To-do item:
Reproduce all of the entries below word for word, leaving the pictures out of your copy.

(Chart analysis data)
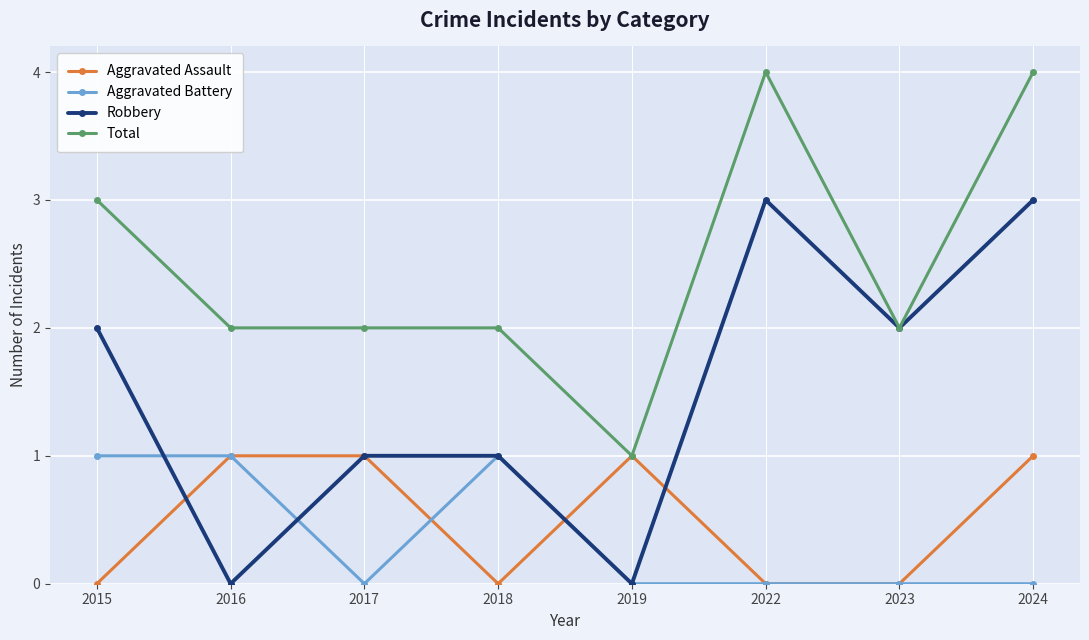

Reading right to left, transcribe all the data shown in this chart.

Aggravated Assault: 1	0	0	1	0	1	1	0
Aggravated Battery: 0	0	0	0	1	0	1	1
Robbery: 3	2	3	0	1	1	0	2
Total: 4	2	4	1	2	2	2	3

Written response:
Reading right to left, transcribe all the data shown in this chart.

Aggravated Assault: 1	0	0	1	0	1	1	0
Aggravated Battery: 0	0	0	0	1	0	1	1
Robbery: 3	2	3	0	1	1	0	2
Total: 4	2	4	1	2	2	2	3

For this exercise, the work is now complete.